Mittwoch, 20. Juli 2011

Converse - Mitarbeiter werden misshandelt und ausgebeutet!

ConverseJeans
Trendige und angesagte Schuhe - Doch dafür müssen täglich viele Arbeiter leiden
Bildquelle: By Jorge Barrios (Own work) [Public domain], via Wikimedia Commons

Wer hätte schon gedacht, dass Basketballschuhe einen so großen internationalen Erfolg erzielen? Das Unternehmen Converse, seit 2003 zu Nike gehörend, konnte bis heute welweit über 600 Millionen dieser Schuhe verkaufen. "Chucks" werden die Schuhe umgangssprachlich genannt und sind für verschiedene Gruppierungen und Personen ein Identifikationsmittel.

Bereits in der Vergangenheit ist der Kleidungshersteller Nike mehrfach in die Kritik geraten, da bei seinen Zulieferern Fälle von Ausbeutung und Kinderarbeit bekannt geworden sind. Jegliche Schuld wies der Konzern damals von sich und versprach bereits 2001 strengere Kontrollen und eine genauere Auswahl der Zulieferer, was so aber nie ernsthaft umgesetzt wurde. CorpWatch beschuldigt Nike, dass der selbstverpflichtende Code of Conduct und die eigenen sozialen Projekte scheinheilig sind und nur zur Imageverbesserung dienen.
Jetzt sind weitere Misshandlungen in den Produktionsstätten von Converse aufgedeckt worden. Mitarbeiter in den indonesischen Fabriken berichten von Schlägen ins Gesicht und Schuhwürfen ihrer Vorgesetzten. Außerdem wurden die Arbeiter als Hunde und Schweine beschimpft, was besonders in einem muslimisch geprägtem Land als schwere Beleidigung gewertet wird.
Nike bestätigte die Vorwürfe und wies darauf hin, dass der Konzern selber wenig dagegen tun kann. Des Weiteren räumte das Unternehmen ein, dass die Fabriken nie ernsthaft inspiziert wurden und somit auch seit mehreren Jahren nicht die Einhaltung des Verhaltenskodex gewährleistet werden konnte.
Diese Umstände sind in der Textilindustrie kein Einzelfall. Die Mitarbeiter sind dennoch weiterhin gezwungen sich diesen Umständen anzupassen, weil jegliche Kritik den Job kosten kann. Eine Mitarbeiterin sagte gegenüber dem Nachrichtendienst AP aus: "Unsere einzige Wahl ist: Bleiben und leiden oder etwas sagen und gefeuert werden." Schätzungsweise 10.000 Arbeiter, davon fast ausschließlich Frauen, sind in den Produktionsstätten beschäftigt und erhalten lediglich einen halben Dollar (36 Cent!) pro Stunde. Verschiedene Angestellte berichten außerdem, dass sie geschlagen und bis zum Bluten gekratzt wurden.
Bislang hat Nike noch keine ernsthaften Maßnahmen unternommen, um in Zukunft solche Vorfälle zu verhindern und eine gerechte Entlohnung und Behandlung der Arbeiter sicherstellen zu können.

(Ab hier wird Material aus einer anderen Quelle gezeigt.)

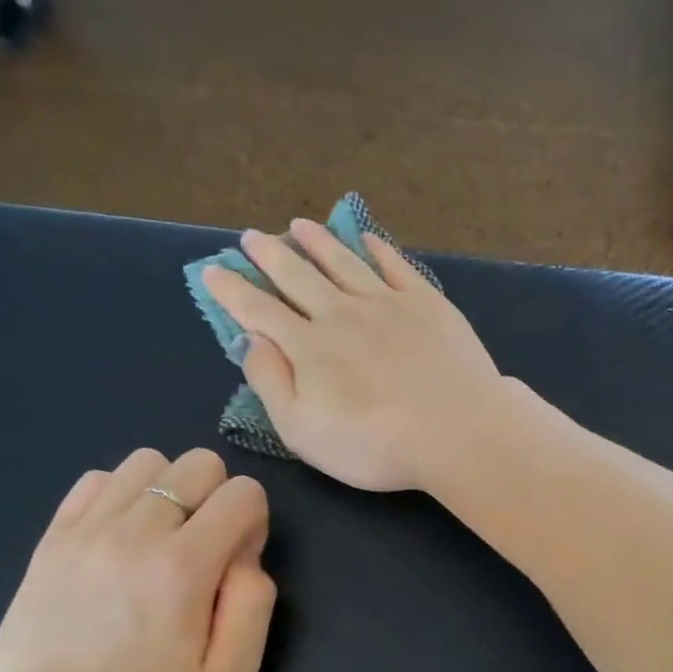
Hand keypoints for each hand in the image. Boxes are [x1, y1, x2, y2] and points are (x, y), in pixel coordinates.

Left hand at [0, 448, 275, 671]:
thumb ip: (255, 600)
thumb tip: (244, 550)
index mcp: (184, 566)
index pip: (243, 492)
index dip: (253, 523)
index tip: (236, 564)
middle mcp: (134, 533)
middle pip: (197, 463)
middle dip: (216, 498)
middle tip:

Wer solche Zustände nicht tolerieren möchte, muss in Zukunft auf Nike und somit auch auf Converse Produkte verzichten. Mit solchen unmenschlichen Machenschaften darf ein Konzern kein Geld verdienen!

- Nachtrag, 21.07.11 -
Es gibt eine fair gehandelte und ökologische Alternative zu den Converse Schuhen. Das Unternehmen "Ethletics" produziert diese Schuhe unter fairen Arbeitsbedingungen in Pakistan und verwendet ausschließlich Bio-Baumwolle und FSC zertifizierten Naturkautschuk für die Sohlen. Rund 50-60 Euro kostet ein Paar und ist unter fairdealtrading.de zu bekommen.

1 Kommentare:

Anonym hat gesagt…

Sehr guter Artikel !!!
Ich habe kürzlich ein Buch (made in Vietnam) über die Ausbeutung der Aebeiterinnen gelesen, EINFACH SCHRECKLICH aber ich kann das Buch nur weiter empfehlen !!